ROSEMONT, Ill. — The more the hands start wringing, the more Suzy Merchant can’t stop smiling. Hoops schadenfreude.
“I’m just laughing because we’ve been complaining about the compressed schedules and not enough times for dates and the tournament being [later],” the Michigan State women’s basketball coach said during the Big Ten’s spring joint meetings in suburban Chicago this week. “So it’s kind of funny that it’s just so traumatizing for the men. I’m like, ‘Welcome to my world.’”
The Big Ten men’s basketball tournament is generally the last to close the books on Selection Sunday. The league’s championship game is the television lead-in to the CBS selection show, the party before the party, the final automatic ticket punched.
But this upcoming winter will be radically different, a taste of the mid-major life. To secure the availability of Madison Square Garden in New York City, the Big Ten agreed to move its showcase winter tourney up a week: Feb. 28 to March 4.
Selection Sunday is March 11. Which means a gap from the end of the league tourney to the start of the Big Dance that used to be a handful of days is now probably a week and a half, minimum, for contending schools.
“You literally go for a week and have no clue who you’re going to be playing,” Merchant said of the Big Ten women, who usually have a “gap” week between the end of the conference tourney and the selection show. “So as long as you have a good balance of rest, recovery and practice time, I think it’s a pretty beneficial thing.”
And there’s the rub.
Or rather, the rest.
Ease off the gas?
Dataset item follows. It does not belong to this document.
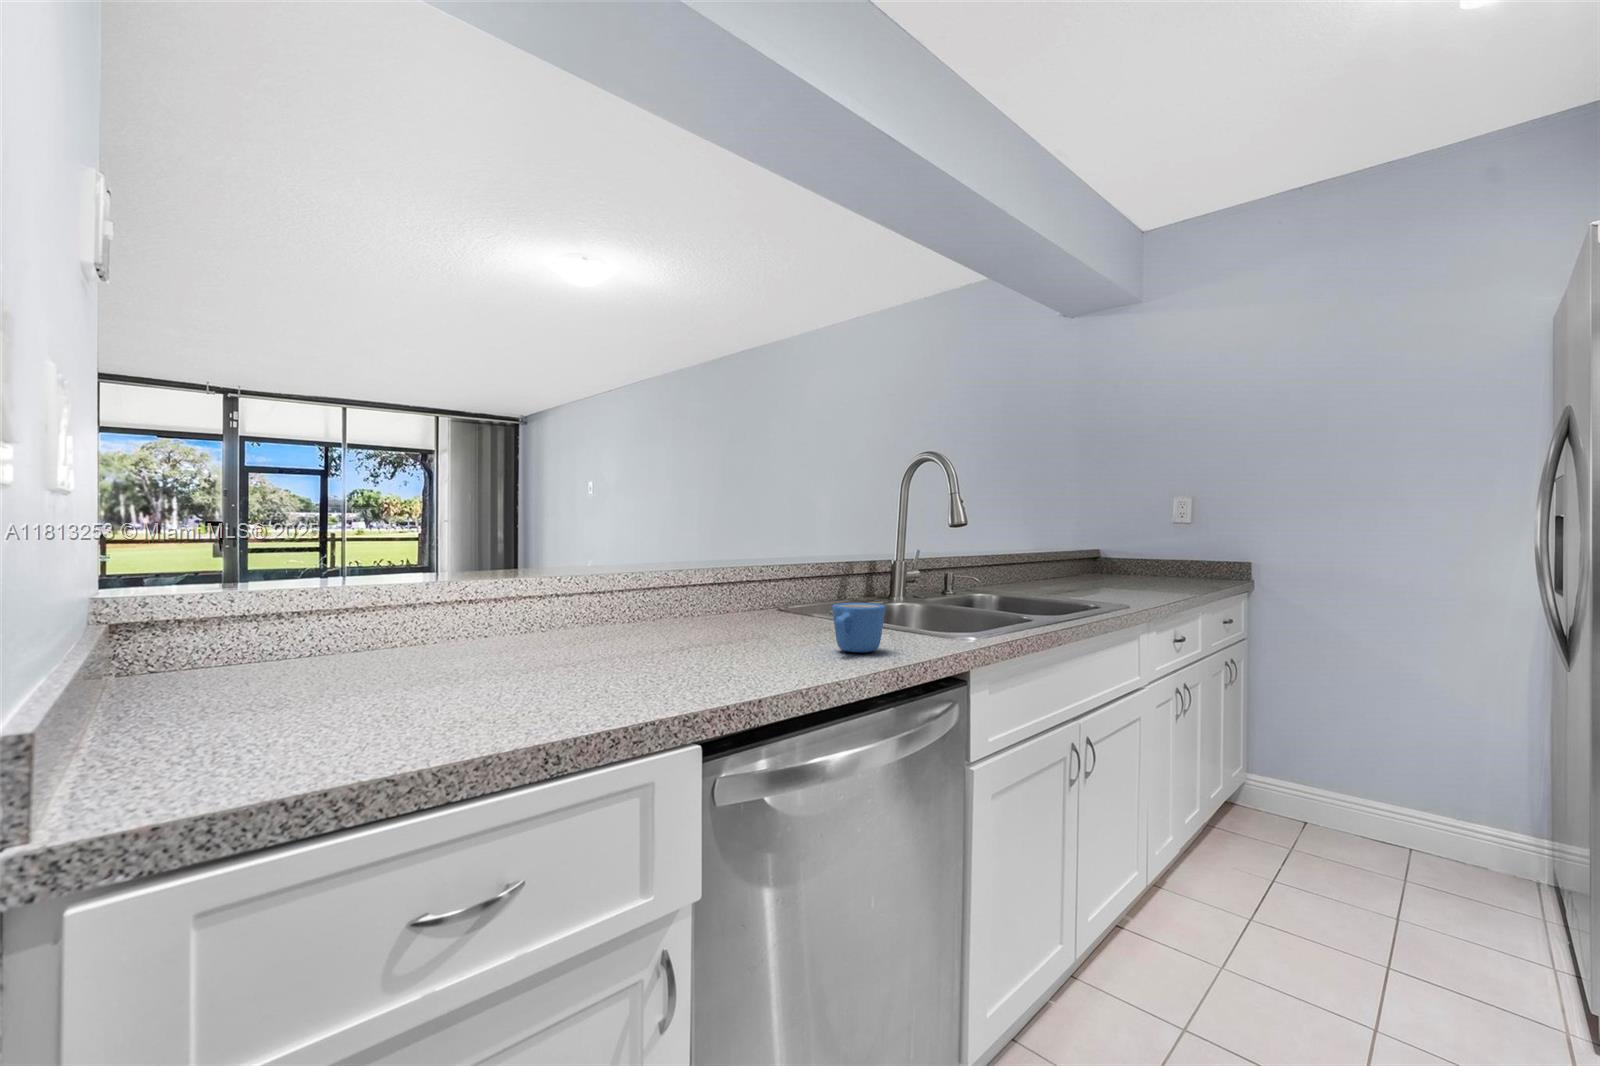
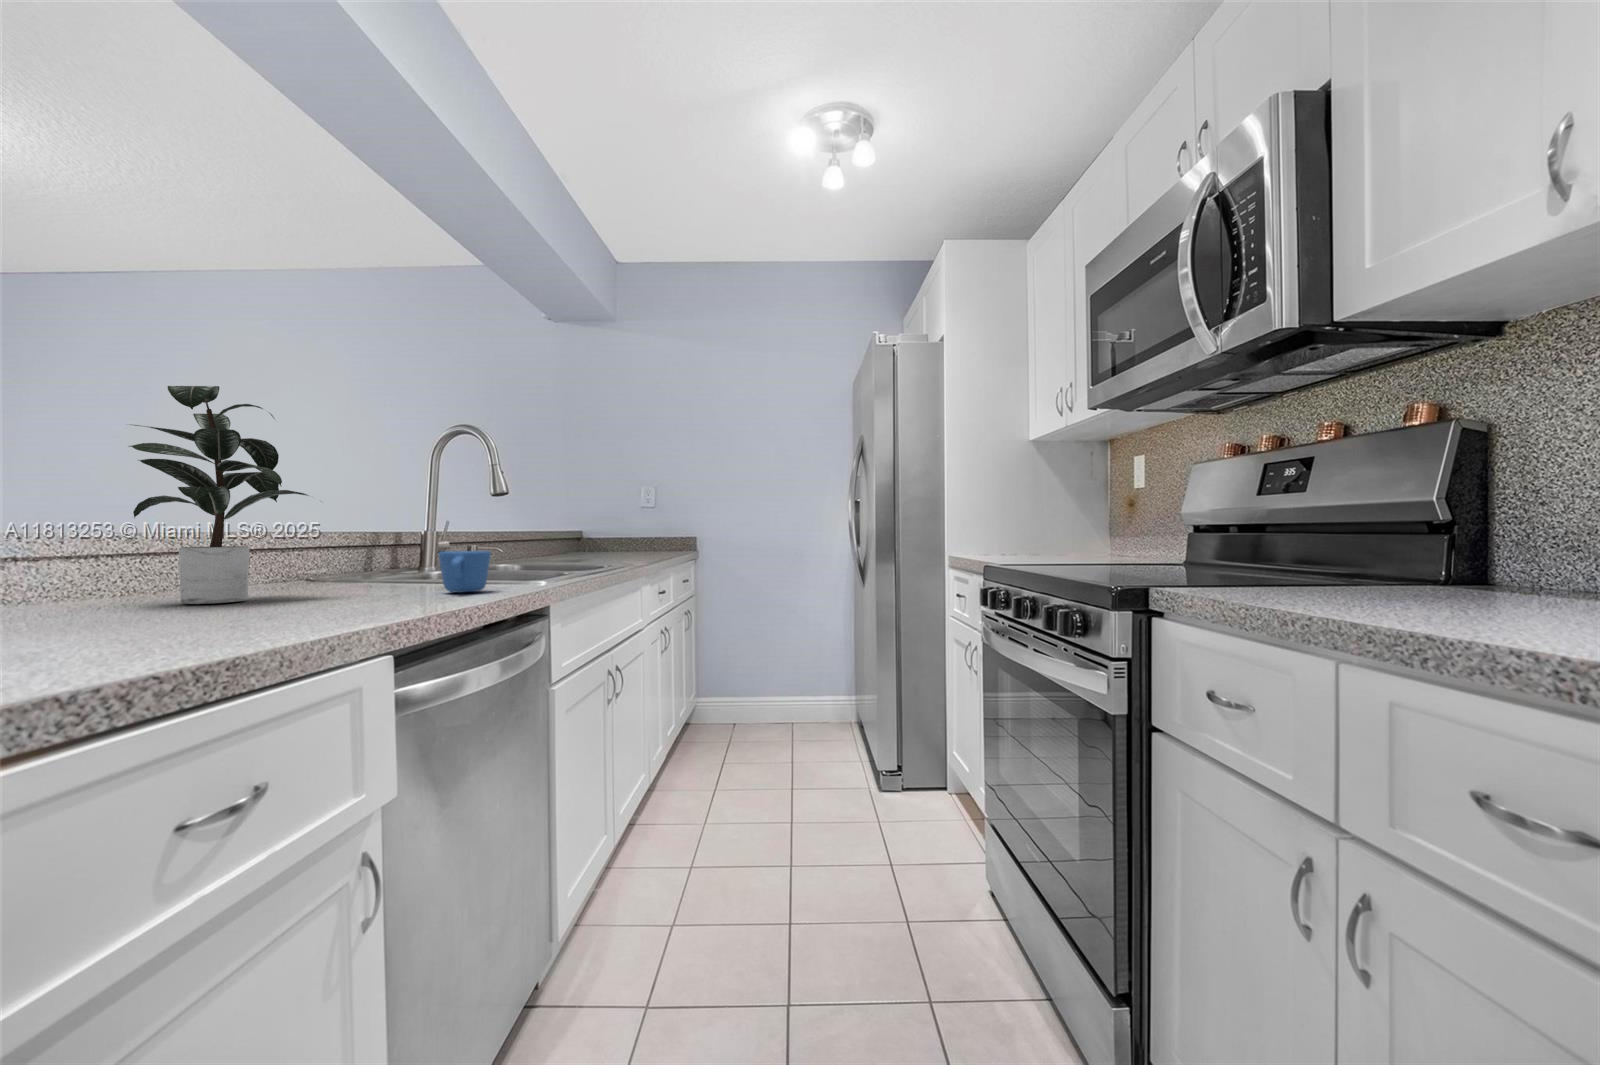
potted plant: none [586,446,762,644] -> present [129,386,309,604]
Treat it like it’s the preseason again? Schedule a non-conference game early in the week, assuming an opponent is willing to shoehorn one in?
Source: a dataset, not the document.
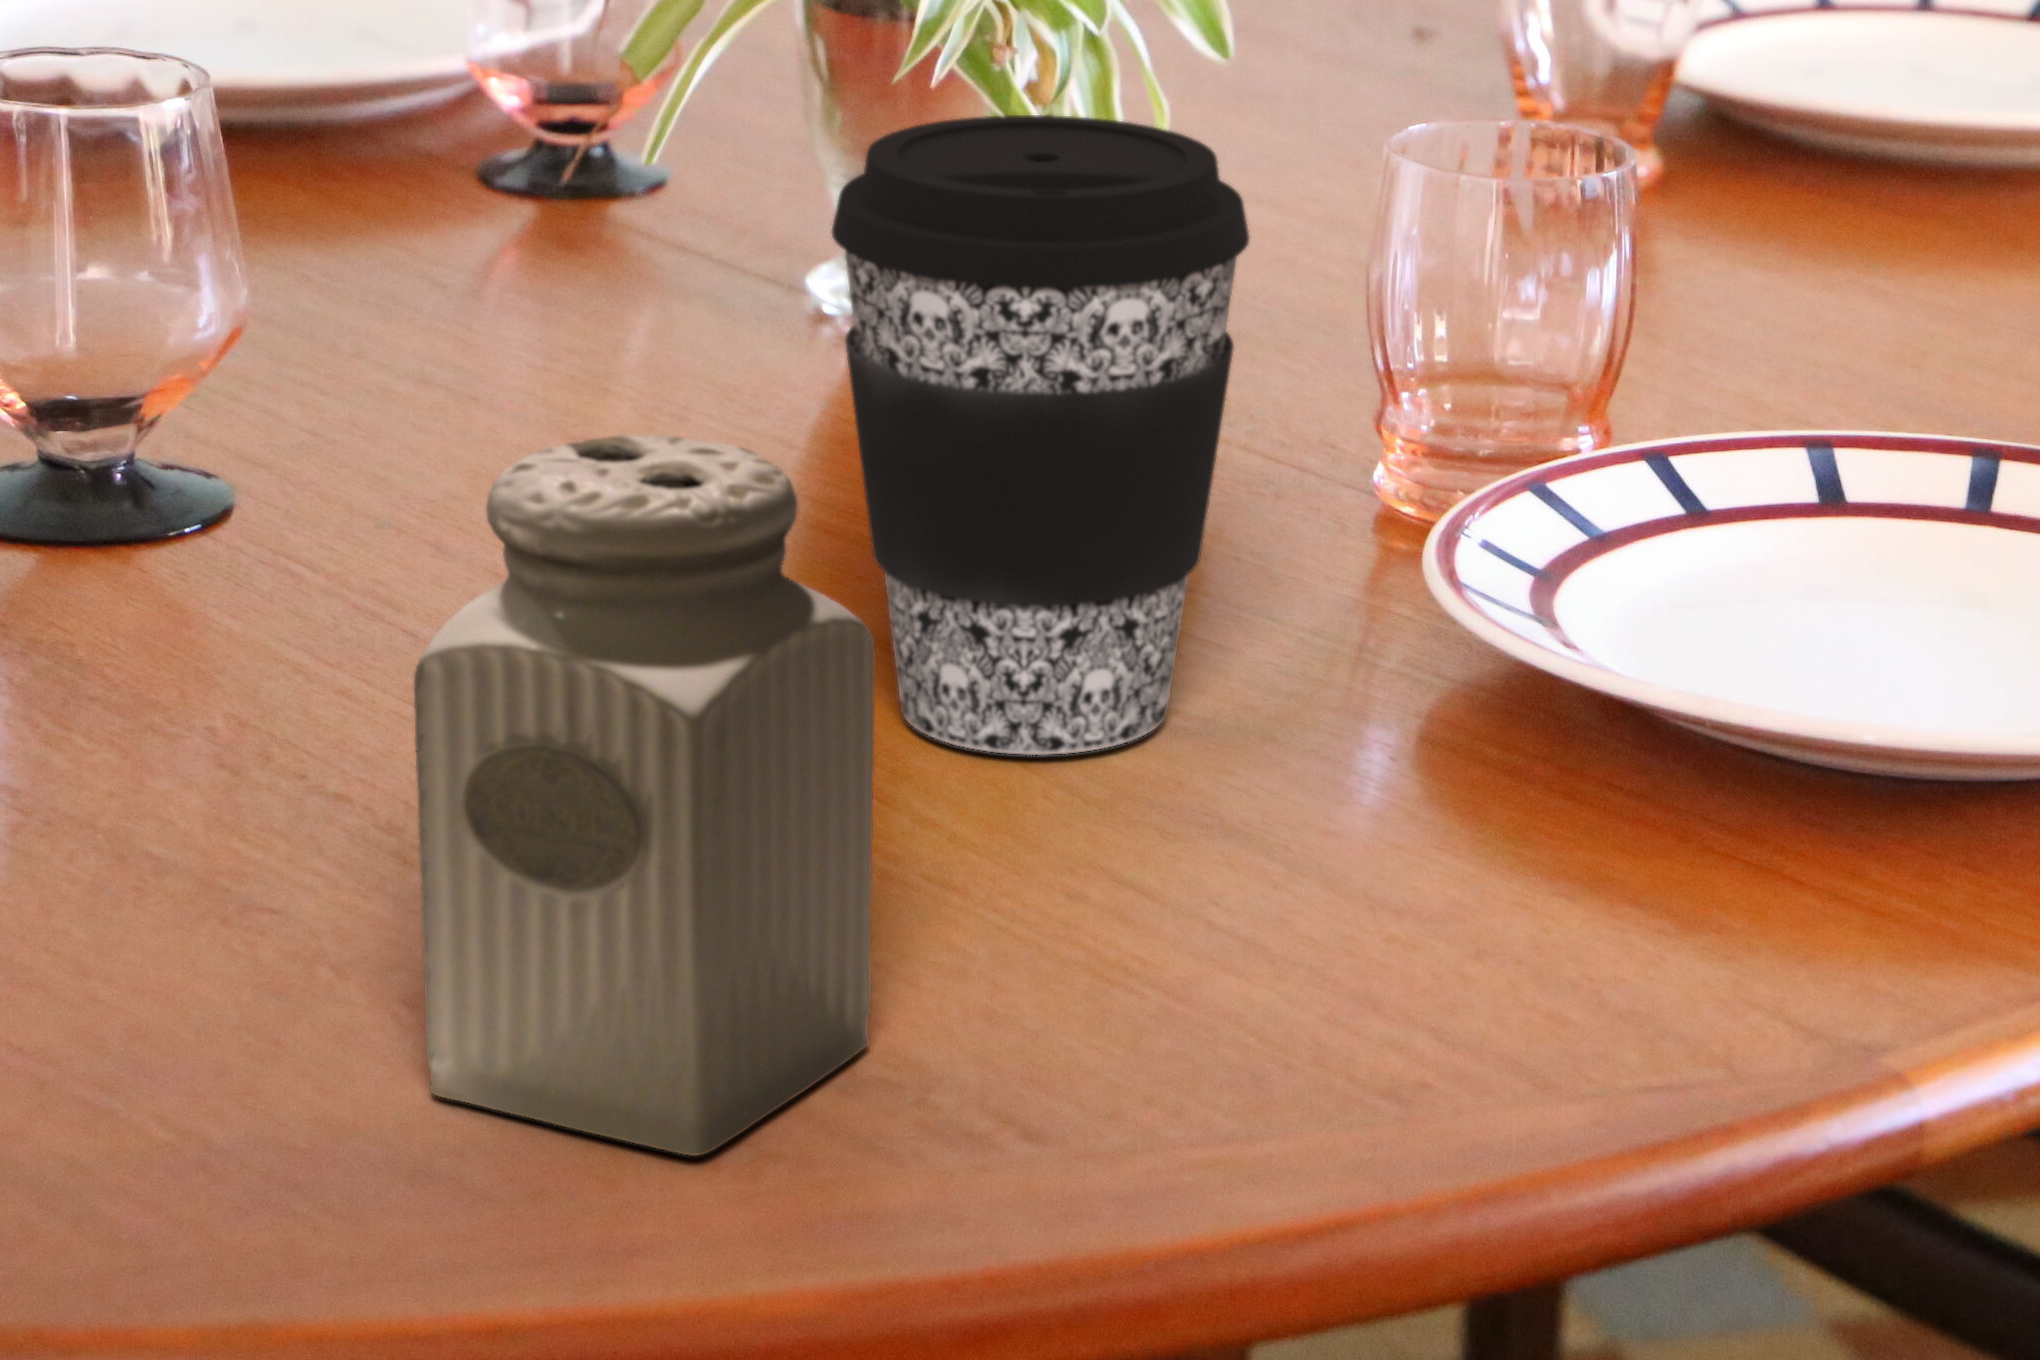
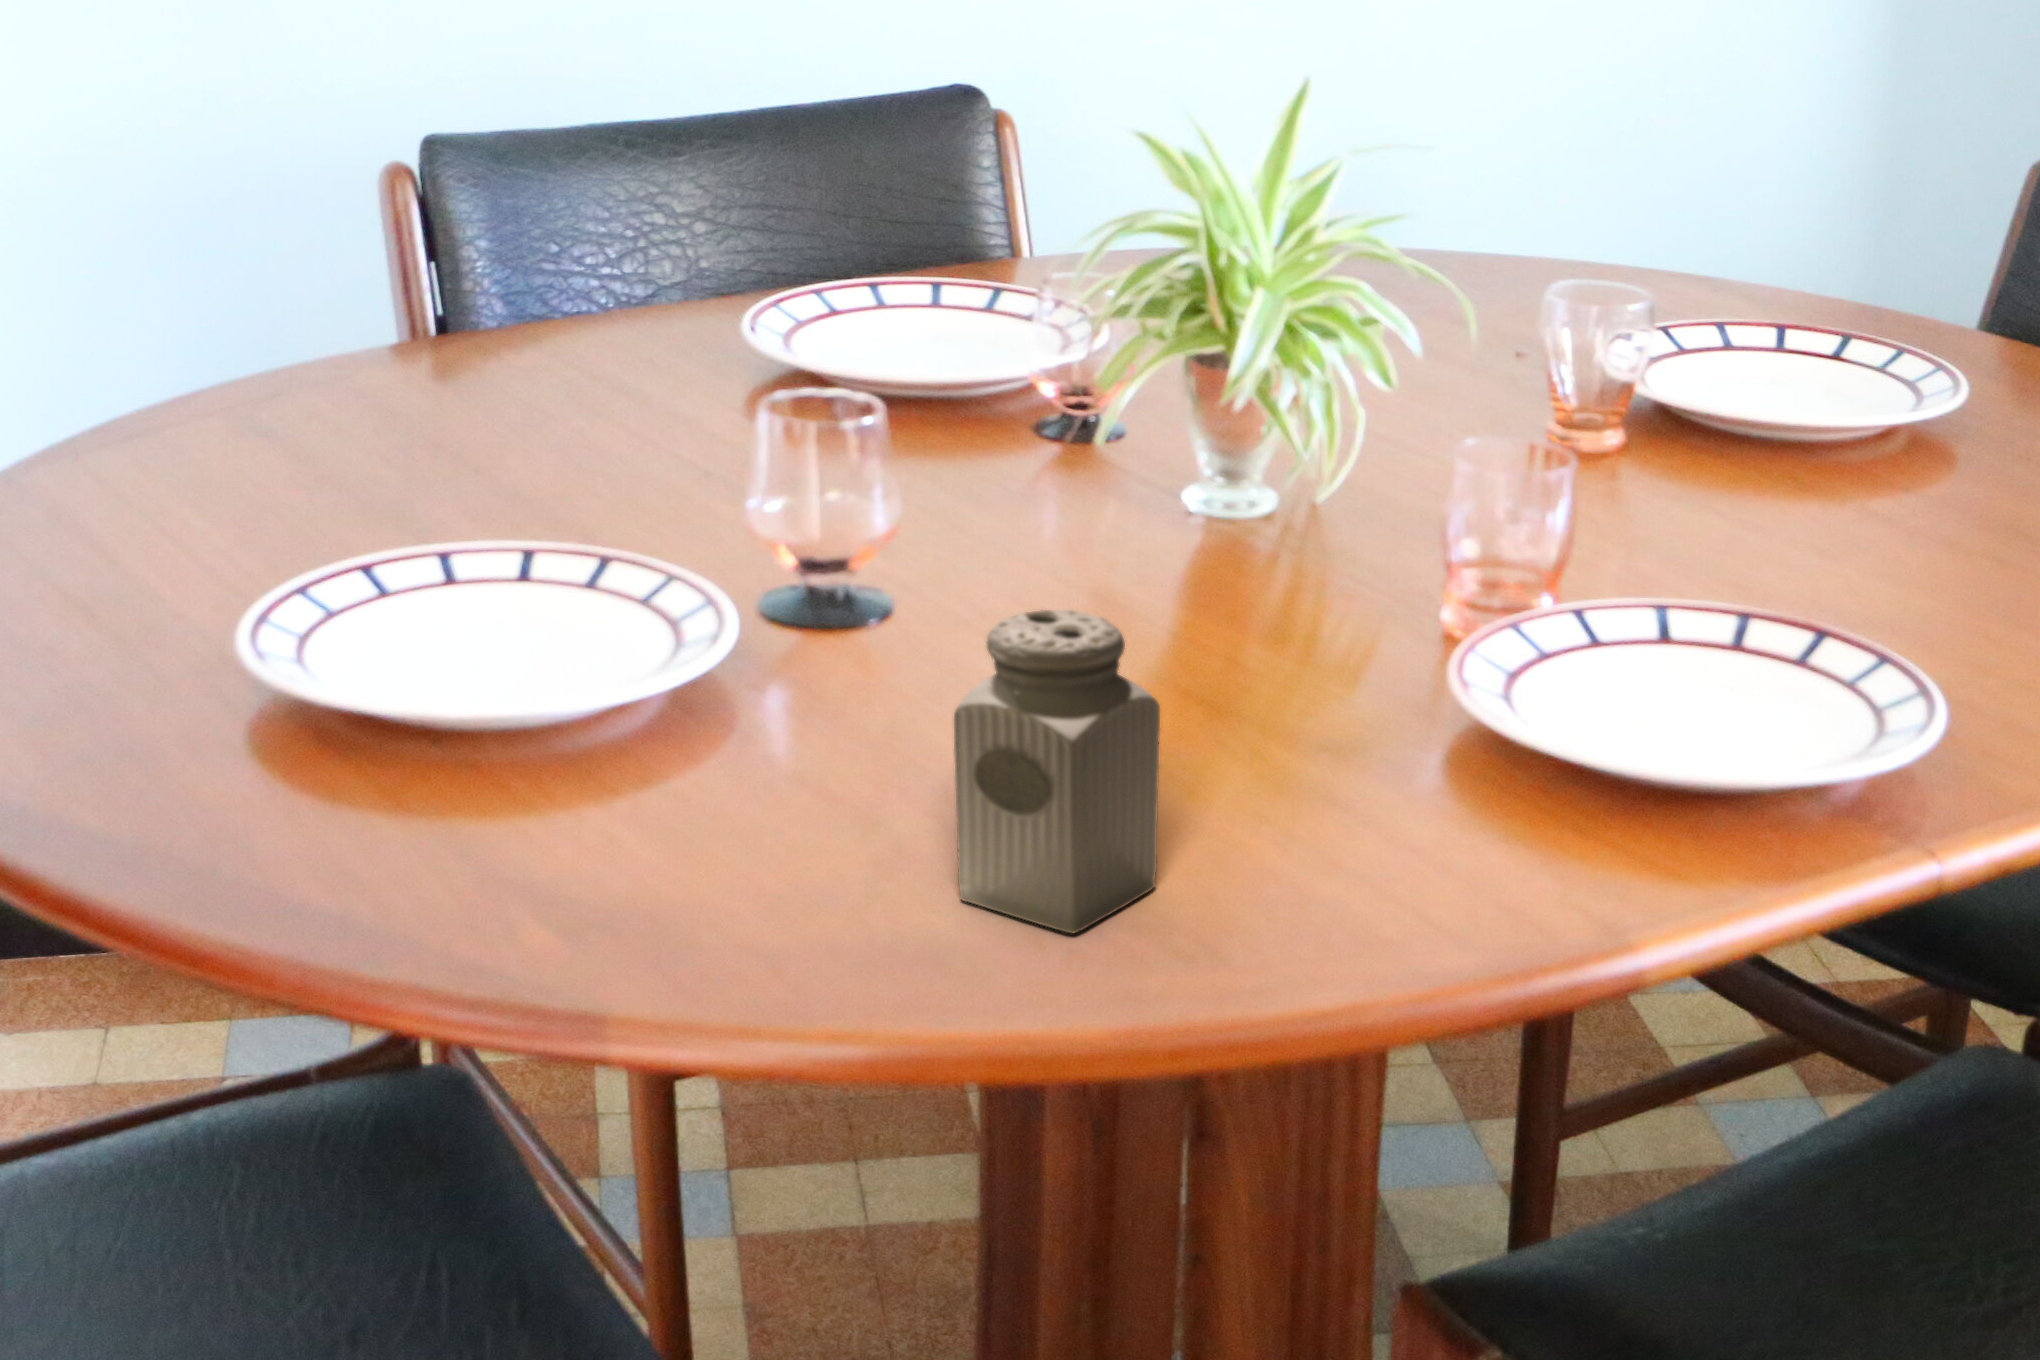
coffee cup: present [832,115,1249,755] -> none [1165,444,1363,752]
“How long a layoff is too long,” Northwestern athletic director Jim Phillips mused, “where it really starts to have an adverse effect when you go into the postseason, whether it’s the NCAA or the NIT?”
A fair question, that.
Here’s the thing, though: Recent history sides with Merchant.
Since 2010, 39 NCAA tournament teams have been seeded an 11 or better, and entered the Big Dance with a gap of nine days or longer since playing their last game. Those teams went on to post a combined record of 58-39, for a winning percentage of .598.
Only 10 of them — 25.6 percent — failed to win at least one NCAA contest after such a long break. And a dozen of them — 30.8 percent — actually went on to win more than one game in the tourney, with seven of those schools (Butler in 2010; Butler in 2011; VCU in 2011; Wichita State in 2013; Gonzaga in 2015; Syracuse in 2016; and Gonzaga in 2017) winning at least three tilts in the Dance:
Gonzaga, the beast of the West Coast Conference, has experienced more than a week off before the NCAA tourney as standard practice. The Zags are 15-8 (.652) in Bracketville since 2010 and have won at least one contest every year so far this decade.
When in doubt, ask Mark Few.
Better yet, ask Merchant.
“I did [think about an extra game], but I worry about an injury and that hurting [the postseason],” the Spartans coach noted. “Like if you, Heaven forbid, lost the game — to be in that situation.
“[North Carolina coach] Sylvia [Hatchell] did that a handful of times, somebody that they were pretty sure they could beat, just to stay in rhythm. But I just get too nervous about an injury or something.”
Practice time. Rest. Recovery. Reflection.
As for what she’d recommend to Tom Izzo? Start there.
“He hasn’t said anything to me. I’m sure it will be [fine],” Merchant said.
“It’s going to be a bit of a challenge, but at the same time, the one thing we’re always complaining about during the season, as coaches, is that you don’t have enough time to work on yourself. So I would tell him that you get to work on yourself.”